Livre

 

por Suzana Correa-Petropouleas

Foto: Éva Zara/Canva CC

 

O bicho-pombo abre os olhinhos negros. Adormecera acomodado sob o mesmo fio de sempre, entre os dois postes de sempre, olhando as ruas sujas do centro paulistano que eram sua casa e agora amanheciam claras e vazias. Vazias demais. Olha para a direita. Para a esquerda. Ninguém. Irmão-pombo se aproxima. Ele também notou. Observam.

Já é final da manhã quando todos irmãos pombos reúnem-se sob o chão da Praça. Dezenas. Talvez uma centena. Reunião assim só se vira na Grande Chuva de Migalhas, quando um carreto de pães pilotado por um menino-homem magricela tombara na esquina da Quintino Bocaiúva com a Rua Direita. Faziam quase cem invernos em anos-de-homem e bicho-pombo não estava lá mas é uma daquelas histórias que se ouve no ninho e jamais se esquece. Dessa vez, no entanto, nenhuma migalha.

Morreram, morreram aos montes. Extintos declara aos pios irmã-pomba mais viajada e metida a sabida. Vinha de longe, do leste, e lá também as ruas estavam vazias e nem sinal dos bichos-homem que lotavam a Sé àquela altura da manhã, todas manhãs.

Exagera, a companheira. Veja ali um deles. E outro ali, caminhando com seu ninho-papelão e seu bicho-cão.

Mas sozinhos. Parecem abandonados. Como se tivessem ficado para trás, esquecidos pelos seus.

Esquecidos pelos seus, sim.

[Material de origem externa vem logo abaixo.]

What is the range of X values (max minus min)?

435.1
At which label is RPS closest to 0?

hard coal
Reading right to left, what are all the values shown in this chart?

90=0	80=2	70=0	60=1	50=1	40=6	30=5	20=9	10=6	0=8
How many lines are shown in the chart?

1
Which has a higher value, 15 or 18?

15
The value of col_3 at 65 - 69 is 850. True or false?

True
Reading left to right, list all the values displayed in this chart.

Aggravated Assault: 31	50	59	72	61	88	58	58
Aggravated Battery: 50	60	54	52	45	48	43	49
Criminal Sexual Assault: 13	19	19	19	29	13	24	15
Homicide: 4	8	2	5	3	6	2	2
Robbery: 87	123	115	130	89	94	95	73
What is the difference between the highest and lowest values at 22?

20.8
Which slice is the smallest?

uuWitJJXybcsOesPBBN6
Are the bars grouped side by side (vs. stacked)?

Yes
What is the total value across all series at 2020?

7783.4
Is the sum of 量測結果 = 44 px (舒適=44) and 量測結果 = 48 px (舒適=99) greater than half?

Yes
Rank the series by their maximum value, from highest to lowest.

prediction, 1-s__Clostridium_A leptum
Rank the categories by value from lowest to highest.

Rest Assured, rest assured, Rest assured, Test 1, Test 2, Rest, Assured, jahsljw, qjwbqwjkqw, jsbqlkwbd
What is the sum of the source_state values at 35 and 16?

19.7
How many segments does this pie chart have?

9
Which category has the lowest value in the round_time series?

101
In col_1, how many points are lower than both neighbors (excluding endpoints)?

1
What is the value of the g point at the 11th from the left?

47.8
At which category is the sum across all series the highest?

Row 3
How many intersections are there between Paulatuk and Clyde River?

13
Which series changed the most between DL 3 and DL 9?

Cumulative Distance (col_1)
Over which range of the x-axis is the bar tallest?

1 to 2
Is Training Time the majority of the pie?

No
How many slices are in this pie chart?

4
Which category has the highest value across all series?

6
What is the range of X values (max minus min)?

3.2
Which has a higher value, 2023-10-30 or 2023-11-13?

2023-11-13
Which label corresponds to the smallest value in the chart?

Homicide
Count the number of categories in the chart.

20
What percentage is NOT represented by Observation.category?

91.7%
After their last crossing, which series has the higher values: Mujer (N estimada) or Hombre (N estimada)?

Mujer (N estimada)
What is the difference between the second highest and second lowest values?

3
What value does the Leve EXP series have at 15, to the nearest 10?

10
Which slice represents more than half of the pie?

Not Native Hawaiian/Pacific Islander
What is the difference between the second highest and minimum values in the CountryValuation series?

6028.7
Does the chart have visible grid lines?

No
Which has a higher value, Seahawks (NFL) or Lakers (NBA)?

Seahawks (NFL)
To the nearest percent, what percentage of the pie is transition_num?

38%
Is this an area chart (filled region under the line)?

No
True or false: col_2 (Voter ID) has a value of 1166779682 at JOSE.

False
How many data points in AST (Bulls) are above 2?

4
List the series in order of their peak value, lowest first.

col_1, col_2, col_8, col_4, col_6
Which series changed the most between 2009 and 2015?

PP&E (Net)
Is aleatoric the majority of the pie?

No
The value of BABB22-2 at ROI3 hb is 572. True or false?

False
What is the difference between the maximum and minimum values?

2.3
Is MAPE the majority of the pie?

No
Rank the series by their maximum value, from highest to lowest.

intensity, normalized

Mas há muito tempo. Desde que a praça é praça e o bicho-homem, homem.

O bicho-pombo ouvia em silêncio as opiniões da família-pombo. Sabia que os bichos-homem matavam de fome seus iguais, mesmo sabendo produzir migalhas de pão suficientes para dar de comer a todos eles. Se ele soubesse fazer migalhas, nunca mais os bichos-pombo disputariam os pequenos e crocantes pedaços de pão. Nunca mais. Ele podia jurar. 

Sol nasce, sol se põe. Ruas esvaziadas. Todos os dias chegam na praça notícias novas de bichos-irmãos sobre o desaparecimento dos bichos humanos. Estão escondidos, ouviu dizer um bicho-grilo que soube da informação em primeira mão de bichos-tartaruga no litoral, longe dali.

O mar estava em festa, ele dizia. Bichos-tartaruga aproximavam-se de baías e portos antes sujos e revoltos. Boiavam sob o silêncio. Em Marselha, muito longe dali, bichos-baleia que antes se escondiam nas profundezas agora apresentavam o mais bonito dos balés sob as águas. Toda sorte de bichos d’água subia à superfície para espiar o que fizera as águas clarearem e o barulho cessar.

Aos poucos, era difícil dizer o que era fantasia ou uma realidade que o bicho-pombo, ali, só podia imaginar. Um bicho-cão percorrera pela terceira vez o trajeto entre a Praça do Relógio e o Largo São Francisco, em busca de notícias sobre os bichos-homem filhotes que antes circulavam alegres por ambos, fazendo-lhe companhia. Voltara com histórias sobre bichos-macaco que agora nadavam em piscinas vazias de prédios na Índia, como sonhavam fazer há anos.  

Seus irmãos domesticados não tiveram tanta sorte, dizia o bicho-cão. Enclausurados com os bichos-homem, não podiam andar sob o sol ou pisar na grama. Bicho-homem teme bicho-vírus, contavam sob latidos e miados emitidos através de janelas gradeadas.

Sem bicho-homem, sem migalhas. Bicho-pombo gostava de migalhas. E aprendera a gostar, à sua maneira, dos bichos humanos — embora suspeitasse que o afeto nunca fora recíproco. Mas também gostava das histórias no ninho sobre um tempo em que a cidade era como um mar azul infinito sem sinal de óleo ou motores.

Bicho-pombo estica as asinhas cinzas. A cidade finalmente seria, como sempre fora de direito, dos seus.